Can Patroni provide high availability for TimescaleDB deployed on multiple nodes?

whilepy · July 14, 2023, 10:59am

I have now built five TimescaleDB nodes according to the official steps. Node1 is the access node, and Node2 and Node3 are two data nodes. Node4 and Node5 are the standby nodes of Node2 and Node3 respectively, and they use asynchronous streaming replication for backup.
I tried to stop the service on Node2 and then use pg_promote on Node4, but it didn’t work. I still can’t select or insert data through Node1.
One possible solution I saw on the official website is Patroni. It may be able to failover automatically. When Node2 is down, use Node4 instead of Node2, but I am not sure whether the access node (Node1) can write data to Node4 at this time, and whether it can meet my needs. Is there any better high availability solution?

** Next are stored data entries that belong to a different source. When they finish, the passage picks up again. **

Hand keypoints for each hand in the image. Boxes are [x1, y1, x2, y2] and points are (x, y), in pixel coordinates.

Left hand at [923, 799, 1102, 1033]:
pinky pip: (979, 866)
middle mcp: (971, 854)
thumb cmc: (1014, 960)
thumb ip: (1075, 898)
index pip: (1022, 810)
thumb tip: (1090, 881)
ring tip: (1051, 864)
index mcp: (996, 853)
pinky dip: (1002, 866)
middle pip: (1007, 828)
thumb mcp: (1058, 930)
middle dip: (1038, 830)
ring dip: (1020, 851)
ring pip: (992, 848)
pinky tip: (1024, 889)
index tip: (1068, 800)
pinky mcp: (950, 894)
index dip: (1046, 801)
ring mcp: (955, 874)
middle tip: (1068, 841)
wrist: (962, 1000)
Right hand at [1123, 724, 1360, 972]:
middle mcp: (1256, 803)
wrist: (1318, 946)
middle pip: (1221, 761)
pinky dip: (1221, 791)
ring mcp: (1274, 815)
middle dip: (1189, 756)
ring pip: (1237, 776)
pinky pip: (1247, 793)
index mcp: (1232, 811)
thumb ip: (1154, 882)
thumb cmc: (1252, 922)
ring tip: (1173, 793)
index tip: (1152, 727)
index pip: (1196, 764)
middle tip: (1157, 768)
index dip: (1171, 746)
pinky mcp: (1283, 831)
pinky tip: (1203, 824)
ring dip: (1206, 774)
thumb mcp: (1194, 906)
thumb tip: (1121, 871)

Also, I’m expecting a scenario similar to the one mentioned in this blog.
High Availability for Your Production Environments: Introducing Database Replication in Timescale

troy · July 14, 2023, 3:27pm

I haven’t used Patroni for HA on the data nodes, I’ve been using the native replication (which has its own set of limitations), but I have used it for HA for the access node.

If you simply use Postgres streaming replication as you noted you have to manually go in and us pg_promote to make the other node the primary. This is the problem Patroni solves. It will manage the replication and promotion for you. The problem with Patroni is that this is all it does, it is not an a gateway/load balancer. This means that in the event of a fail over Patroni will properly perform the pg_promote for you but your clients will have no idea this happened and remain connected to the failing node.

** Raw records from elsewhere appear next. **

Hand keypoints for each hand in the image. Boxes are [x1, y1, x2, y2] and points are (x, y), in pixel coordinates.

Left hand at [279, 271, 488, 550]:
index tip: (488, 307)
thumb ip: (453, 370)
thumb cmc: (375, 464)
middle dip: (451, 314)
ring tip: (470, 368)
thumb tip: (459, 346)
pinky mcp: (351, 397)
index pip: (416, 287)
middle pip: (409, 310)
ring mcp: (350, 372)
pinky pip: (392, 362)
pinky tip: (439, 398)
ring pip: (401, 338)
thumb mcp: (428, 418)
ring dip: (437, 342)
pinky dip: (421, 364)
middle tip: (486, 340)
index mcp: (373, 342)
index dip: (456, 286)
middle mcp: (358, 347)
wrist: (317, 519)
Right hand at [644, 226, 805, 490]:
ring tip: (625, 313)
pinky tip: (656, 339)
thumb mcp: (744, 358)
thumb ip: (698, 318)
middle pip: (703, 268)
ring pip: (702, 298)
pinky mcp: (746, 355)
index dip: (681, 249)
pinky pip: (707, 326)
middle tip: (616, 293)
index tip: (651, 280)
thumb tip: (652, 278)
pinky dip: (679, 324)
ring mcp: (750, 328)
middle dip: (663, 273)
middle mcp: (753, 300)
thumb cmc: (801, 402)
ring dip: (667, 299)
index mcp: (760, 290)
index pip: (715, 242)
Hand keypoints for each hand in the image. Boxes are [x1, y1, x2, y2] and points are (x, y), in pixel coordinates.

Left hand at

To solve this problem you need a load balancer like HAProxy. Your clients will then connect to HAProxy which will route the connection to whichever node Patroni is stating is the master. HAProxy polls an endpoint in Patroni to determine which node is the master node. In the event of a fail over HAProxy will detect from Patroni that a new node is master and reroute the connections there. Finally, for clients this rerouting can still cause some connection issues so clients should be written to automatically retry the connection in the event of a disconnect.

In regards to how this would work for data nodes:

You would setup Patroni to manage your replication for the data nodes and their standbys
You would setup an HAProxy instance and configure it to route traffic based on information from Patroni (you can use the /master endpoint). Since you are routing connections to multiple different nodes through the same host you will need to assign different ports to each data node.
When you add your data nodes in Timescale you will use the IP/Hostname of the HAProxy server and the port for the specific data node you are adding.

The Timescale access node will retry connections to data nodes so if there is a glitch during fail over it should automatically resolve.

Note that for Patroni you will also need to deploy a Distributed Configuration Store like Zookeeper or etcd.

whilepy · July 15, 2023, 2:37am

Hi troy
First of all, thank you very much for your reply, which effectively answered my question.
I have not tried the native replication scheme, and I would like to know what limitations exist in this scheme.
Because in my scenario, data will be continuously written to the database in a time period, and I hope that the data will be lost as little as possible. If native replication is used, when a data node goes down, can the data continue to be written to another data node, or do you need to manually delete the failed data node to ensure that the process continues normally?

troy · July 17, 2023, 2:34pm

There are some limitations with the native replication. Mainly that if a data node goes down the system becomes unusable; it will stop accepting reads and writes. Technically there are scenarios where reads can still happen I believe if the ‘lead’ chunk is not on the failed data node where ‘lead’ chunk is an internal notion of which chunk accepts the write vs. which ones are replicas. It doesn’t have the capability as of yet to fallback to the replica chunks for reads.

If you want to return the cluster to service you need to remove the data node from the cluster. The consequence of this is that to return the data node to the cluster you must remove all the data from it first. Now I believe it is in 2.9.x they introduced the alter_data_node function which you can use to mark a data node unavailable instead of deleting it to return the cluster to service. The advantage of this is that you don’t need to completely wipe out the data on the failed data node to return it to service. The problem here is that this is still an manual operation that an admin must perform.

While I’m using native replication for my project, I wouldn’t recommend it in general unless you are willing to invest a lot of time in understanding how it works and to build the tooling to maintain it. I would even say this about multi-node in general. Postgres scales very well vertically so you may be better off using a couple larger servers with traditional streaming replication for HA.

All that said I when the multi-node does improve both read and write performance, and I’m looking forward to see more work on the feature.

whilepy · July 18, 2023, 3:33am

Thank you very much for your enthusiastic and timely response.